Services-The Genetic Clinic


If you are planning a pregnancy, genetic testing is available to identify whether you are at increased risk of having a child with a chronic illness or disability. Most people do not know they are carriers of a genetic disorder until they have an affected child - don’t let this happen to you. Preconception screening allows you to clarify whether you are a carrier and consider your reproductive options. 
At The Genetic Clinic, we can discuss your options for carrier testing and arrange carrier testing based on the genetic conditions seen more commonly in your ethnic group. Common genetic conditions we can screen for include cystic fibrosis, Tay Sachs disease, muscular dystrophy, Fragile X syndrome and thalassaemia. 
Expanded carrier screening is now commercially available through a number of providers, and we can help you decide which test may be right for you.
If you are planning a pregnancy, we can discuss the advantages, disadvantages, and limitations of genetic testing. You can find more information on carrier screening here.
“Routine” tests in pregnancy, such as the nuchal translucency, chorionic villus sampling (CVS) or amniocentesis can sometimes give unexpected results that can leave you feeling anxious and confused. If you would like to discuss your test results in greater detail, we can see you promptly and help you understand your results. Non-invasive prenatal testing (NIPT) is now routinely available in Australia, and we can help you understand the advantages and limitations of this new test.

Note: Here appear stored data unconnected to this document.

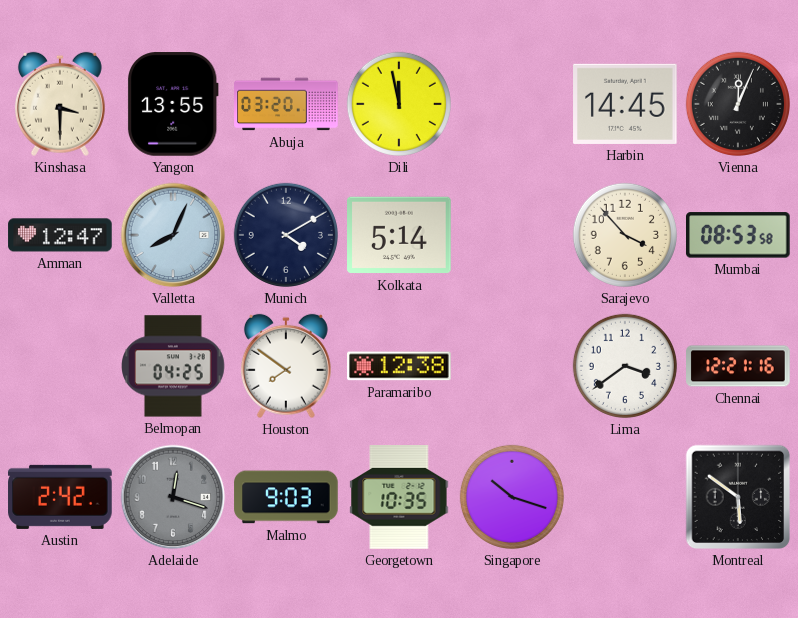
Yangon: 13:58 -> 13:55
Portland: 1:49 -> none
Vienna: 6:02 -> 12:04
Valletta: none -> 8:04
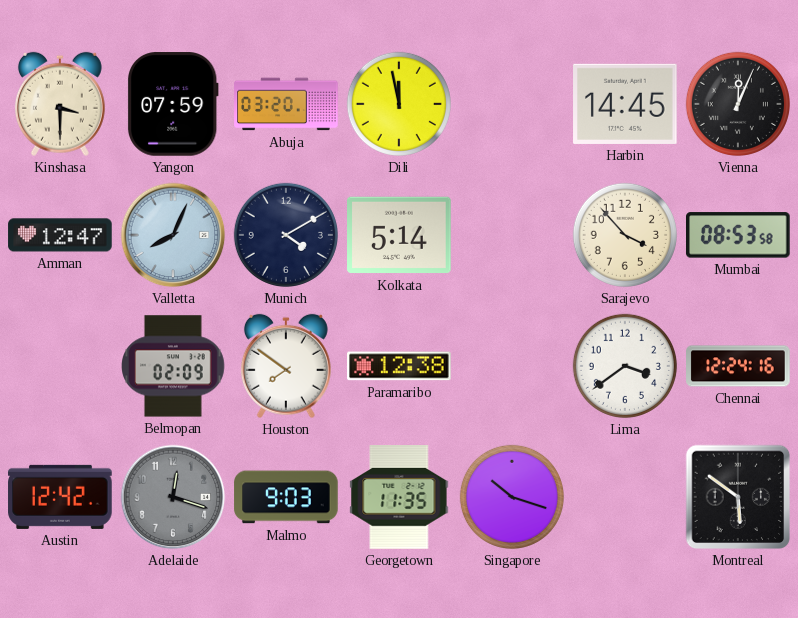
Yangon: 13:55 -> 07:59
Belmopan: 04:25 -> 02:09
Chennai: 12:21 -> 12:24
Austin: 2:42 -> 12:42
Georgetown: 10:35 -> 11:35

Most of the time, cancer occurs “out of the blue” and does not run in the family. However, in about 5% of cases, the family history of cancer may be due to an inherited gene fault that predisposes to certain types of cancer. Genetic testing may be appropriate in families with:
• A higher than average incidence of cancers
• The same types of cancers occurring in many family members
• Cancers occurring at a younger age that average
If you are concerned about your family history of cancer, we can assess your risk and discuss the advantages, disadvantages and limitations of genetic testing. 
If your relative has been diagnosed with a genetic condition, we can discuss the implications of this for you. Testing may be available to clarify your risk of having inherited the condition or your risk of passing it onto your children. 
Predictive genetic testing involves testing a healthy individual to determine whether they are likely to develop a particular condition in the future. If there is a known gene fault in your family, predictive genetic testing may be available. We commonly see people at risk of conditions such as Huntington Disease, familial cardiomyopathy, and motor neurone disease for predictive testing. 
Because of the many implications of predictive genetic testing, testing through The Genetic Clinic involves multiple visits. The Genetic Clinic follows the predictive genetic testing guidelines of the Human Genetic Society of Australasia.